- [EXPLORAR O MATERIAL]
[1] Transcreva o texto sobre a gravura África desde "Gravada por Conrad" até "Saint-Jacques, em Paris.", inclusive.
[2] Resuma em duas frases o texto sobre a gravura África.

- [TEXTO PARA ANÁLISE]
A gravura África constitui um dos raros exemplos que se conservam de estampas de grande formato editadas em Paris, no século XVIII, com a finalidade de fazer da gravura uma rival da pintura e diversificar a oferta comercial, até então essencialmente consagrada ao retrato e a assuntos religiosos.

Gravada por Conrad Lauwers (1632 – circa 1685), a partir de uma composição de Louis Licherie de Beurie (1629-1687), foi editada por Pierre Landry (circa 1630 – 1701), um gravador e, sobretudo, comerciante estabelecido na Rua Saint-Jacques, em Paris.

O exemplar do museu é o único que se conhece pertencente a uma série intitulada «As quatro partes do mundo» e mencionada no inventário de bens deste gravador, fazendo parte de um lote de pranchas onde são também referidos «Os quatro elementos», «As quatro estações», «As quatro horas do dia» e «Os cinco sentidos». Por morte de Pierre Landry, em 1701, o lote viria a tornar-se propriedade de seu filho, François Landry (1668-1720). O exemplar que se conserva em Lamego será já uma prova editada pelo segundo, entre 1709 e 1720.

- [CONTEÚDO DOS DADOS]
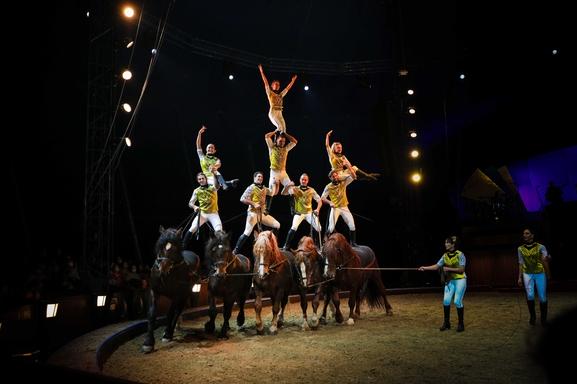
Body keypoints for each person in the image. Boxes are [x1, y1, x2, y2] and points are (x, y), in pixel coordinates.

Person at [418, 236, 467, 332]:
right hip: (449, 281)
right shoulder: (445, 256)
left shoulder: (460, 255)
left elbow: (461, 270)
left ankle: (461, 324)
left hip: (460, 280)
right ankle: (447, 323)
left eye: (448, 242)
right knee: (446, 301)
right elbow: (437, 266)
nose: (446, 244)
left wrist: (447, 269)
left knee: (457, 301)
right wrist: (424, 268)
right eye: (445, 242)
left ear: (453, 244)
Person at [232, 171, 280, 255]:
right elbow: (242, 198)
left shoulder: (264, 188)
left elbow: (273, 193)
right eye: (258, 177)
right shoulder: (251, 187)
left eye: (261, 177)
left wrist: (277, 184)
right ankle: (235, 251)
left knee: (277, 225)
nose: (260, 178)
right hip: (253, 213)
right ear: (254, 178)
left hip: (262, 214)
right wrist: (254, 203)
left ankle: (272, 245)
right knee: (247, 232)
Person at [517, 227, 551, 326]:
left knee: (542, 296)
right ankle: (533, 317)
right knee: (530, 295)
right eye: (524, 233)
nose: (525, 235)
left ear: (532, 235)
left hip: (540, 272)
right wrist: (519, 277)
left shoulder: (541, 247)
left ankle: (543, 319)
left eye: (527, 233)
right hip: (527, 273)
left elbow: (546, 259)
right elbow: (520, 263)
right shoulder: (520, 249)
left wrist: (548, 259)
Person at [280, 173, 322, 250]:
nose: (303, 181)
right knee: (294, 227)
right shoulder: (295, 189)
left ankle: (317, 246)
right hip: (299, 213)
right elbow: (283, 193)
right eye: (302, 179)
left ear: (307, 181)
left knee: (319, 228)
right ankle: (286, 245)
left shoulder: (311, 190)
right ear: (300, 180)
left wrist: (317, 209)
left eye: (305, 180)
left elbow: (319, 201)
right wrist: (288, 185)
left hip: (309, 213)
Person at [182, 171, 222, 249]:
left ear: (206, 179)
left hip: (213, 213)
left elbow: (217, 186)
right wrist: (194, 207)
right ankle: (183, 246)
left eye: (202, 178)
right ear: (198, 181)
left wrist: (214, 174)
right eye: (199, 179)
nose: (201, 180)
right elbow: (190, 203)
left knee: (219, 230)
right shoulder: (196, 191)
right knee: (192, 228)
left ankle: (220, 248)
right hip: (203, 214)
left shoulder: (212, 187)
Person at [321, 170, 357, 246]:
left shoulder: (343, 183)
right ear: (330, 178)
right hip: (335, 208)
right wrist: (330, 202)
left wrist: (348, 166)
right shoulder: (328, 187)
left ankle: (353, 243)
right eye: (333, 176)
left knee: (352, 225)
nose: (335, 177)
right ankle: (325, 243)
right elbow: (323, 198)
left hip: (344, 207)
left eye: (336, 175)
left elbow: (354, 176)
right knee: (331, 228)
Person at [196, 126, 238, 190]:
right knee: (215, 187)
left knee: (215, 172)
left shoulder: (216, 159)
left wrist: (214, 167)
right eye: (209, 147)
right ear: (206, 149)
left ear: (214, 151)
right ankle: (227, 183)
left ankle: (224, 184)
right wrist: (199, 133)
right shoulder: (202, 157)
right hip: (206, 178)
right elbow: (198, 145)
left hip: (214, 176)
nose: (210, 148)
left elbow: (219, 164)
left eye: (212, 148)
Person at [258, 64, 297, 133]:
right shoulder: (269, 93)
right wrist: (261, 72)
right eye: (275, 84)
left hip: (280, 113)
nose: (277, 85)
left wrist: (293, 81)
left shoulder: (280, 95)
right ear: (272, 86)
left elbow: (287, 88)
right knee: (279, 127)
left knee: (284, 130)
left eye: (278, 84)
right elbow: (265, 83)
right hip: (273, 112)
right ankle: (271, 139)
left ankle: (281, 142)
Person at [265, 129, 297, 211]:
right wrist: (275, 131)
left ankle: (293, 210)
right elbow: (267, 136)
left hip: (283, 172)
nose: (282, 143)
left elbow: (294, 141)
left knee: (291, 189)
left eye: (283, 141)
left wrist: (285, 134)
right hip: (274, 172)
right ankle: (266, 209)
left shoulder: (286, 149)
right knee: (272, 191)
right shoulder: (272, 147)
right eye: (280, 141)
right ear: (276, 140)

...

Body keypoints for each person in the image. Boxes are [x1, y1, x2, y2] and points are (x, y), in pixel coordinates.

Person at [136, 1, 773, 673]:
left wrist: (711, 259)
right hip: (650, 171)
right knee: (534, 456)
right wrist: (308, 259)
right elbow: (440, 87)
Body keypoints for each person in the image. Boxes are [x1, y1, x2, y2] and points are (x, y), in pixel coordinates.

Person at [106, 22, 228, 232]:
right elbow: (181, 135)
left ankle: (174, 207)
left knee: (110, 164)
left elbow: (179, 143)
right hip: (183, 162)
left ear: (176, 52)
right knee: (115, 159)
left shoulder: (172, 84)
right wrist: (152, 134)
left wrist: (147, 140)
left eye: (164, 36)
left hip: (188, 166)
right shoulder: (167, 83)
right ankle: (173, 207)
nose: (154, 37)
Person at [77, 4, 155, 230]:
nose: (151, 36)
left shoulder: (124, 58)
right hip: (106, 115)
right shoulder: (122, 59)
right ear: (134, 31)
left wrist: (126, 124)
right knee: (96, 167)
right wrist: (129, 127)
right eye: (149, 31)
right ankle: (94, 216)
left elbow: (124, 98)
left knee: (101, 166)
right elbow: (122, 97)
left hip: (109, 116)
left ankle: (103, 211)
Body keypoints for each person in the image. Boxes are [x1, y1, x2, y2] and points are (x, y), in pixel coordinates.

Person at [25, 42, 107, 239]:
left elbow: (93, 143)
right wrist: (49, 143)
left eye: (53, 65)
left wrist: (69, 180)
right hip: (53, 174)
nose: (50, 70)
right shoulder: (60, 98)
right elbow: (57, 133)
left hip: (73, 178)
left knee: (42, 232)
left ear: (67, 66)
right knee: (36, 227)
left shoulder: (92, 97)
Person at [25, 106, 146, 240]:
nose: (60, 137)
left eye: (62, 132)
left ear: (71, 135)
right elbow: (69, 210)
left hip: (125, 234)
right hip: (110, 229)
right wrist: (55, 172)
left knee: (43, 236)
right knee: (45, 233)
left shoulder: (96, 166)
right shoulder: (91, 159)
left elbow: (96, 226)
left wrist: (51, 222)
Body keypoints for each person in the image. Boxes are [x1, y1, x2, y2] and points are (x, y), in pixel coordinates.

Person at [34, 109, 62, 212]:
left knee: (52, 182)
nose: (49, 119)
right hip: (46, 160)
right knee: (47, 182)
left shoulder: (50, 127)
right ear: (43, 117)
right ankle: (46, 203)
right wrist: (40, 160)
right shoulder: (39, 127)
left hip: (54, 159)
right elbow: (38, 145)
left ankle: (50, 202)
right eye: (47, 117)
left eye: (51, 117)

- [RESPOSTAS ESPERADAS]
[1]
Gravada por Conrad Lauwers (1632 – circa 1685), a partir de uma composição de Louis Licherie de Beurie (1629-1687), foi editada por Pierre Landry (circa 1630 – 1701), um gravador e, sobretudo, comerciante estabelecido na Rua Saint-Jacques, em Paris.

[2] A gravura África, gravada por Conrad Lauwers a partir de uma composição de Louis Licherie de Beurie e editada por Pierre Landry, é um dos raros exemplos conservados de estampas de grande formato editadas em Paris no século XVIII para fazer da gravura uma rival da pintura. O exemplar do museu é o único conhecido da série «As quatro partes do mundo» e será uma prova editada entre 1709 e 1720 por François Landry, filho de Pierre, que herdou o lote de pranchas.